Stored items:
-------------------------
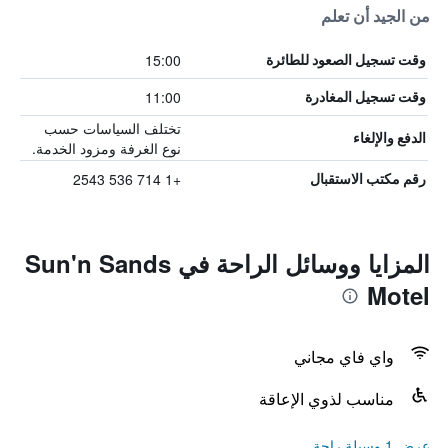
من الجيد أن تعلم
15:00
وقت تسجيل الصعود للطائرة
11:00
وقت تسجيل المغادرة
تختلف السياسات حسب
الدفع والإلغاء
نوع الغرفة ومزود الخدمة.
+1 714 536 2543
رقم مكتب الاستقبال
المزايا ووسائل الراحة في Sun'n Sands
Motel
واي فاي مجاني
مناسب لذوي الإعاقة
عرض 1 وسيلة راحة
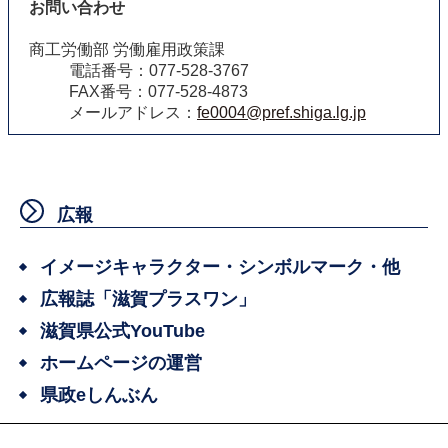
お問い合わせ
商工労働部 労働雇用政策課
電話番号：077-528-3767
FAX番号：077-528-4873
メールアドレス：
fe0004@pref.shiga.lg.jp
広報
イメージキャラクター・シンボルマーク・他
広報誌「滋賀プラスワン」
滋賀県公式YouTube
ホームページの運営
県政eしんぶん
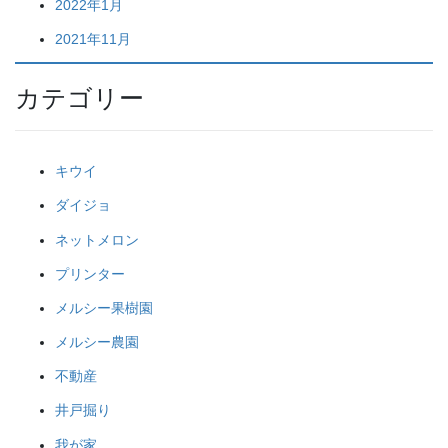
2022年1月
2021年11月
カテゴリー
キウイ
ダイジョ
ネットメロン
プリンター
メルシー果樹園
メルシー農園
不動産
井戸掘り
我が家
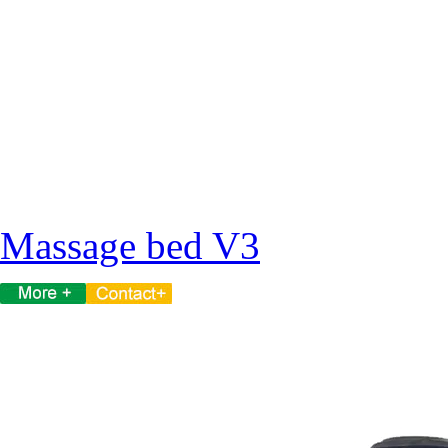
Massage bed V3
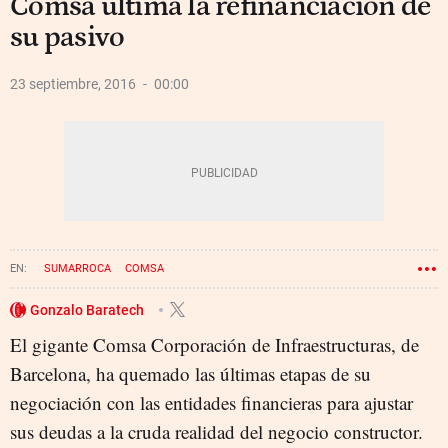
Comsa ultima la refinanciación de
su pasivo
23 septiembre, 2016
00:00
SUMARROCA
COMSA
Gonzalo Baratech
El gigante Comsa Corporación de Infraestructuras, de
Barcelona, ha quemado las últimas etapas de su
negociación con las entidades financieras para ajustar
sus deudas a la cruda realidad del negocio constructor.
-------------------------
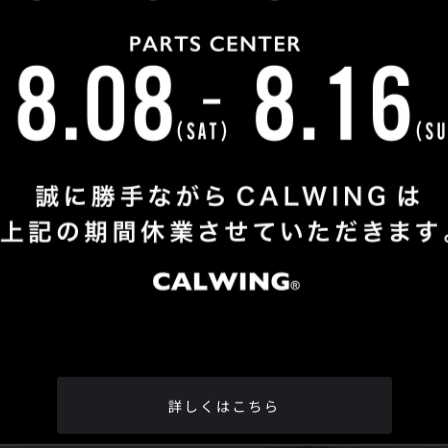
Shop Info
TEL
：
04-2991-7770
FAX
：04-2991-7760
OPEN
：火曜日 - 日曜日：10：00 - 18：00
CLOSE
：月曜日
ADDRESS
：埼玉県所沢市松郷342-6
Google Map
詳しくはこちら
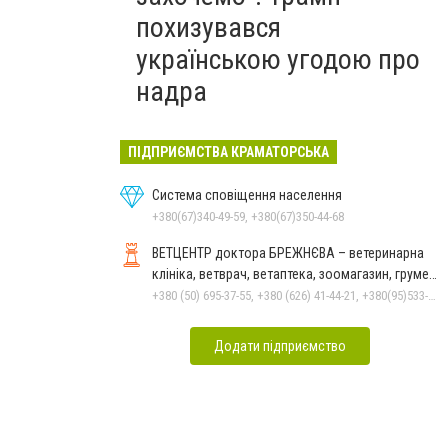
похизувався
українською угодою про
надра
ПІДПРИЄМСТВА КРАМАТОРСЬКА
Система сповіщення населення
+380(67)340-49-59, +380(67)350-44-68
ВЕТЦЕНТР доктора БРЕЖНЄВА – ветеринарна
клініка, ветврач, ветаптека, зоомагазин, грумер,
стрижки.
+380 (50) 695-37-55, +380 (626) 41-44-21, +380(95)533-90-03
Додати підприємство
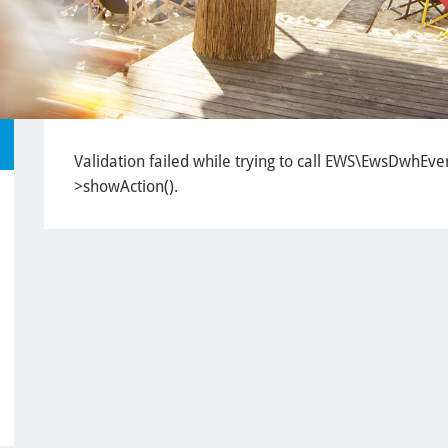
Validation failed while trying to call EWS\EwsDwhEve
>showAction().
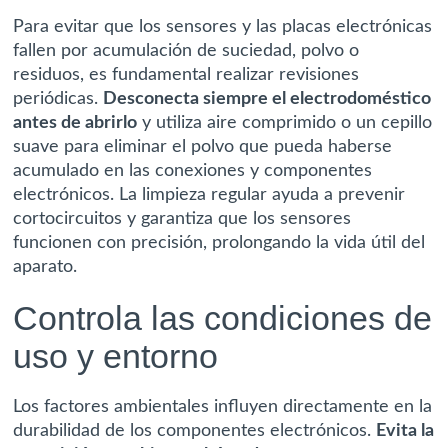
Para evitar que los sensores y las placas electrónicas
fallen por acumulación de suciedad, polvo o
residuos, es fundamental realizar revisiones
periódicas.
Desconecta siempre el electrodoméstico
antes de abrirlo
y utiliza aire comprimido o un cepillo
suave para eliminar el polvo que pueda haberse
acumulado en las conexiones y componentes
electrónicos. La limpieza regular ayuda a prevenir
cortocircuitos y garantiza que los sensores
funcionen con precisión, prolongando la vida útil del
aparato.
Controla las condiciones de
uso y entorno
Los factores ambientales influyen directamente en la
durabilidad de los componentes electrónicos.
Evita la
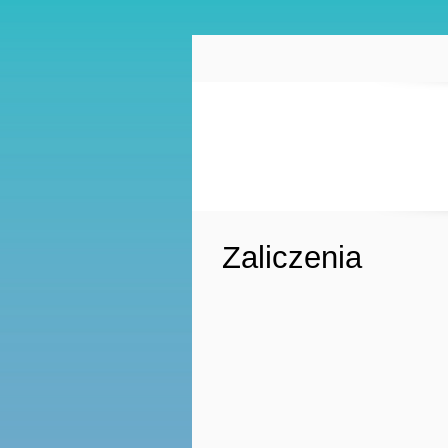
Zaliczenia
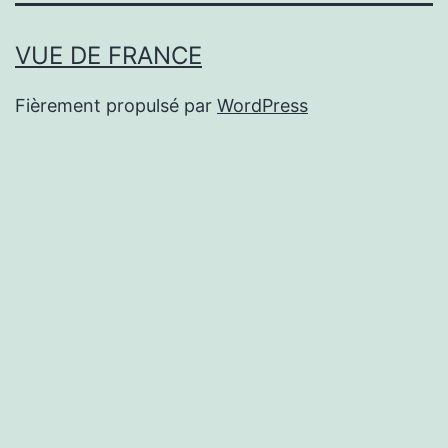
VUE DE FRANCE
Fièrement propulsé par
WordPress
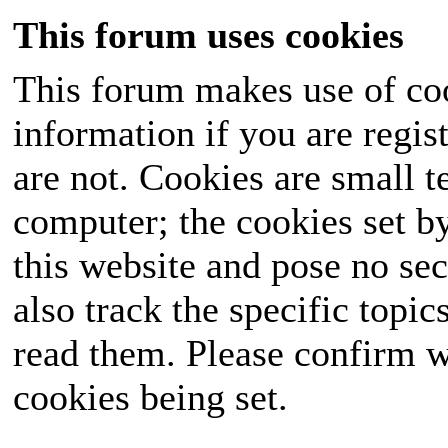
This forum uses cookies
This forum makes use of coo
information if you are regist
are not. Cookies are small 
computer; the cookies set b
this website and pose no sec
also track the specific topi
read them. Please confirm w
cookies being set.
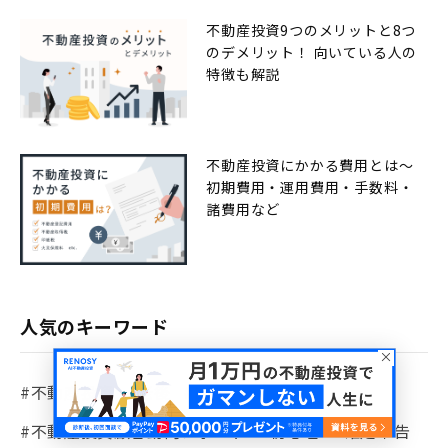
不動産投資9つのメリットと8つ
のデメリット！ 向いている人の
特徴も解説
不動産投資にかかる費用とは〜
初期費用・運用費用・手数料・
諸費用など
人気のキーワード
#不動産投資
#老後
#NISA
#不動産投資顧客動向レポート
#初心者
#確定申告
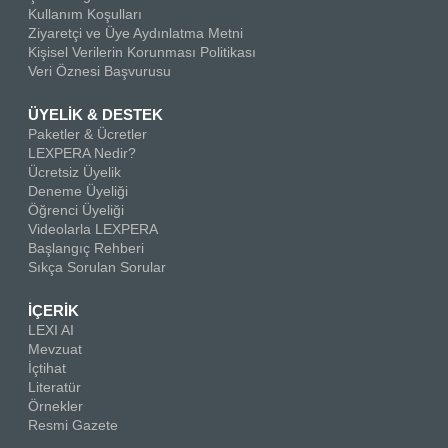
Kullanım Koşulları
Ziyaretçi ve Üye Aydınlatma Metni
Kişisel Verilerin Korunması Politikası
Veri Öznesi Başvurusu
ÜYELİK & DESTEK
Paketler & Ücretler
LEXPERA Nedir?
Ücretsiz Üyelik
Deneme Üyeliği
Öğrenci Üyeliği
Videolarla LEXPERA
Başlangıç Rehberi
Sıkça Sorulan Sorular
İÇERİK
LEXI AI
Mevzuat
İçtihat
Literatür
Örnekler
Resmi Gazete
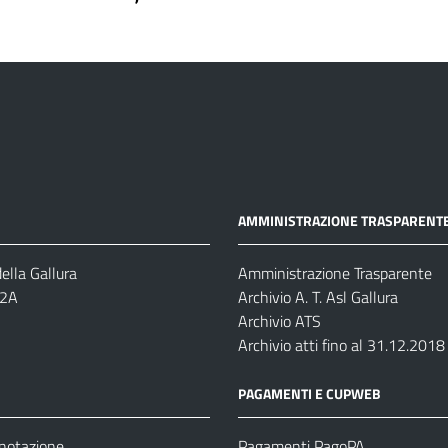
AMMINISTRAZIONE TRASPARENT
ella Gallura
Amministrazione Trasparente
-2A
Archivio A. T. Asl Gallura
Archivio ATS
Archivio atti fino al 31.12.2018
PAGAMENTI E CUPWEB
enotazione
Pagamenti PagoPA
-------------------------
Reproduce verbatim the lines from the one containing "Para evitar que" through the one containing "suave para eliminar", including both of those lines.

Para evitar que los sensores y las placas electrónicas
fallen por acumulación de suciedad, polvo o
residuos, es fundamental realizar revisiones
periódicas.
Desconecta siempre el electrodoméstico
antes de abrirlo
y utiliza aire comprimido o un cepillo
suave para eliminar el polvo que pueda haberse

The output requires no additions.